Segmentation data:

============

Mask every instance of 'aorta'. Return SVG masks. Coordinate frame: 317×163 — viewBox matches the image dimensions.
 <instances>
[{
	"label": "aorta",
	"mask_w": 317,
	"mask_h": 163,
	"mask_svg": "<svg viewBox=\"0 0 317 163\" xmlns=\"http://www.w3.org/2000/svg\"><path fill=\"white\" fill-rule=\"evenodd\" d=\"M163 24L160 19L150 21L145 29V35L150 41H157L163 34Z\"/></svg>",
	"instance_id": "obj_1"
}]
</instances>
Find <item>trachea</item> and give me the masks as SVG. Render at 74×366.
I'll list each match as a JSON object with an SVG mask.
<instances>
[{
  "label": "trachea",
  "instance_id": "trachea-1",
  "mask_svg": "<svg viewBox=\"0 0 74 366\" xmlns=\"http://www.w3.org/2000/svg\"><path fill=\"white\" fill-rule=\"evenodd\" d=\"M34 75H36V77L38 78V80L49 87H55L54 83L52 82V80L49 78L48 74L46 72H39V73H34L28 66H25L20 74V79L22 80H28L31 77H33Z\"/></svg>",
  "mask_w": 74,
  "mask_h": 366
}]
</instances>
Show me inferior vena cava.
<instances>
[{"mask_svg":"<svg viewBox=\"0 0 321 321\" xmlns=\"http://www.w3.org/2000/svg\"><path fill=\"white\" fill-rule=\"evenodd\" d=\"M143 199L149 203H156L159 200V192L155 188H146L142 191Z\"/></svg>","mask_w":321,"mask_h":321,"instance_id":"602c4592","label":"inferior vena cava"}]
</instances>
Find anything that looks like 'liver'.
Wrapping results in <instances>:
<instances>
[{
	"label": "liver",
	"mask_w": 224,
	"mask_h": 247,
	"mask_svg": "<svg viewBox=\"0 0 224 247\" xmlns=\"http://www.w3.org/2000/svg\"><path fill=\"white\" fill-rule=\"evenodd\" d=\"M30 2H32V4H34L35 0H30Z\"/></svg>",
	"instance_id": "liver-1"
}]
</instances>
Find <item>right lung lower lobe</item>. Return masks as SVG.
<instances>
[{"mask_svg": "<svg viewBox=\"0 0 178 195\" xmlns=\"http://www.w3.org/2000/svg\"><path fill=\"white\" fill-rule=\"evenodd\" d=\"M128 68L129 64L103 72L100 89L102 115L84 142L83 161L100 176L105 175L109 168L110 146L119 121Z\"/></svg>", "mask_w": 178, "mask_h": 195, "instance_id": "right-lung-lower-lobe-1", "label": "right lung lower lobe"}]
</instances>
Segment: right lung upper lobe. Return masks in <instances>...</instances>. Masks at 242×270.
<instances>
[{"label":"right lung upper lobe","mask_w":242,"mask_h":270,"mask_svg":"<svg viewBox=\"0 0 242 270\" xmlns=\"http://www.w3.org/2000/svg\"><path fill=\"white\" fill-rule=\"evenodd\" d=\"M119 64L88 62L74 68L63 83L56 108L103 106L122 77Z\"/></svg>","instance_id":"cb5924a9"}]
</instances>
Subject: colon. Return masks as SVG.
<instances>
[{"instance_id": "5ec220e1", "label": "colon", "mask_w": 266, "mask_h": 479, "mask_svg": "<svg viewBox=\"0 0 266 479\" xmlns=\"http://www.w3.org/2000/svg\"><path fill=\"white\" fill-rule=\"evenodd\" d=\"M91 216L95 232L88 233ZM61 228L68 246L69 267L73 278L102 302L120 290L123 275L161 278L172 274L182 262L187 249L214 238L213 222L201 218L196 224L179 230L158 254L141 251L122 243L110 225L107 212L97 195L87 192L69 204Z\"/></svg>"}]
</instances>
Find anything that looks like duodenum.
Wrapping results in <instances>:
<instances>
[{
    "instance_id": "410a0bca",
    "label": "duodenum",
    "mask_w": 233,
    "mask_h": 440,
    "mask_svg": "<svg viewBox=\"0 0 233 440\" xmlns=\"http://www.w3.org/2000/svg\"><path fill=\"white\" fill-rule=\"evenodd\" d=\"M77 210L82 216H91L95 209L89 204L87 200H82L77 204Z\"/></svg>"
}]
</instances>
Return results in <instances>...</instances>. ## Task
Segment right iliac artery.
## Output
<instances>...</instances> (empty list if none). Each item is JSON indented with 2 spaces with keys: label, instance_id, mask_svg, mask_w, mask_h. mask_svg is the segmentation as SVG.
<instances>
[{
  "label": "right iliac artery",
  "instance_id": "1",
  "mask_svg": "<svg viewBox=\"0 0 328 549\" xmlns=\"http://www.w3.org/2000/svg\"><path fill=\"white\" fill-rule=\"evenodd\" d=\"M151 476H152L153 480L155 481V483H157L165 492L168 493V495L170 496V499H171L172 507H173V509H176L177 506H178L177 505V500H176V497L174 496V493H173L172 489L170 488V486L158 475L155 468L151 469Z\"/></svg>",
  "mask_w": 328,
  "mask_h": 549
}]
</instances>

============

Count the lines above that contain the string "aorta", treating uppercase and lowercase as different. Give only the number.

2